Monaco forward Falcao was tipped to become a star of the World Cup after scoring nine goals in 13 games in Colombia's campaign to reach the finals for the first time since 1998.
His exploits included two penalties in a dramatic 3-3 draw with Chile which sealed Los Cafeteros' World Cup berth, when they fought back from 3-0 down to clinch a crucial point.
The surgeon who operated on Falcao, who suffered knee ligament damage in a clumsy tackle by an amateur opponent during a French Cup match in January, said in April that he thought he would make the finals but he would not be 100 percent fit.
If he doesn't make it atall then coach Jose Pekerman will have to juggle his attacking resources although he is fortunate that Colombia do not have the toughest draw.
They are in Group C against a talented but ageing Ivory Coast, Japan and a goalshy Greece side.
The omens are not good. In the three qualifying games Colombia played without Falcao, Pekerman's side lost one and drew one before beating an already eliminated Paraguay in the final round of games.
Talented forward Teofilo Gutierrez, now settled at River Plate in Argentina after being forced to leave Racing Club in 2012 for threatening team-mates with a paintball gun, is expected to shoulder the attacking burden in Falcao's absence.
The 28-year-old could be partnered by either Porto's Jackson Martinez or Carlos Bacca, who has enjoyed a successful season in Spain with Sevilla.
Pekerman, who coached his native Argentina at the 2006 World Cup and also led the country's junior sides to three FIFA Youth World Cup wins in 1995, 1997 and 2001, tended to use a 4-3-3 formation in qualifying.
However he may be tempted to switch to a 4-2-3-1 in Falcao's absence, deploying Monaco's gifted attacking midfielder James Rodriguez alongside Macnelly Torres behind a lone striker.
Pekerman faces fewer headaches at the other end of his line-up however after a qualifying campaign which saw his team finish with the best defensive record in South America, conceding fewer goals than any other side.
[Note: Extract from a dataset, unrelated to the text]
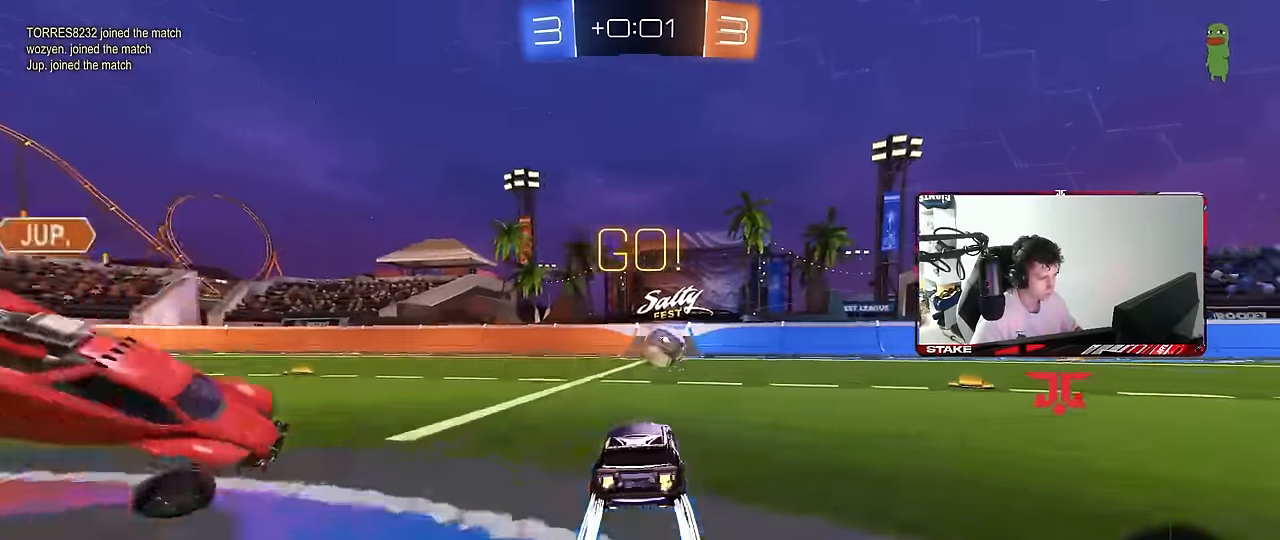
{"keys": ["w"], "mouse": [], "mouse_move": "still", "events": [[33, "mouse_left", "down"], [117, "mouse_left", "up"], [400, "a", "down"], [450, "a", "up"]]}
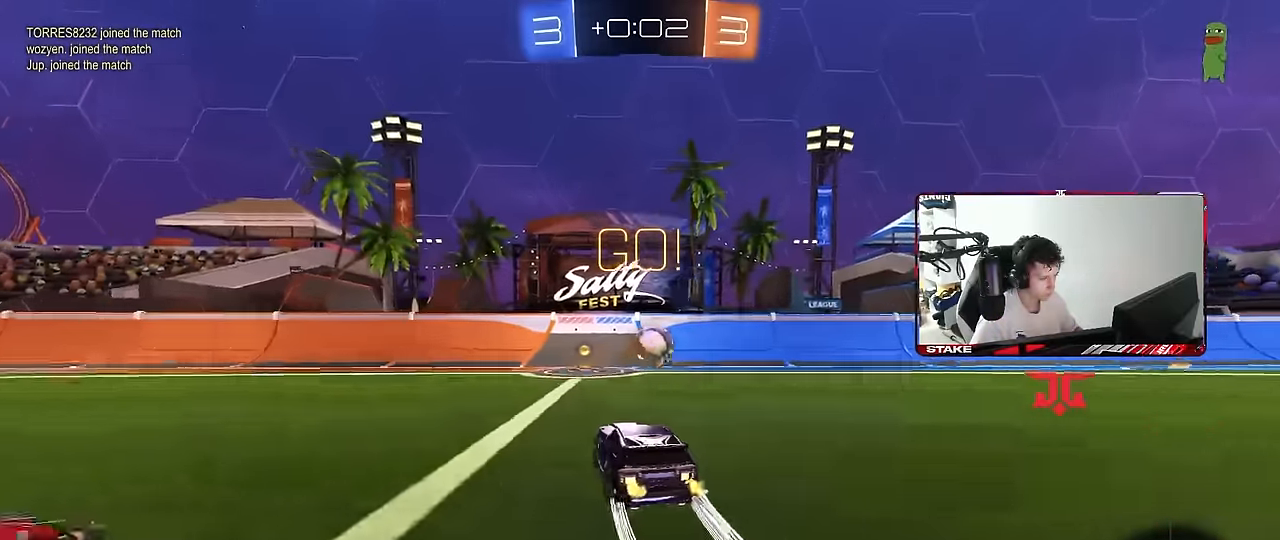
{"keys": ["d", "w"], "mouse": ["left"], "mouse_move": "still", "events": [[183, "d", "down"], [233, "mouse_left", "down"], [233, "shift", "down"], [283, "shift", "up"]]}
Yet at the same time Pekerman will have noted the way that a rampant Chile side tore his back four apart as they raced into a 3-0 lead last year, where lumbering captain and centre-half Mario Yepes, who turned 38 in January, looked his age.
Yepes, a member of Colombia's fabled golden generation which won the 2001 Copa America, has confirmed that he plans to retire after the World Cup.
Pekerman could potentially face an awkward decision though if he decides that his captain no longer commands a place in his starting line-up, with AC Milan's Cristian Zapata the likely replacement.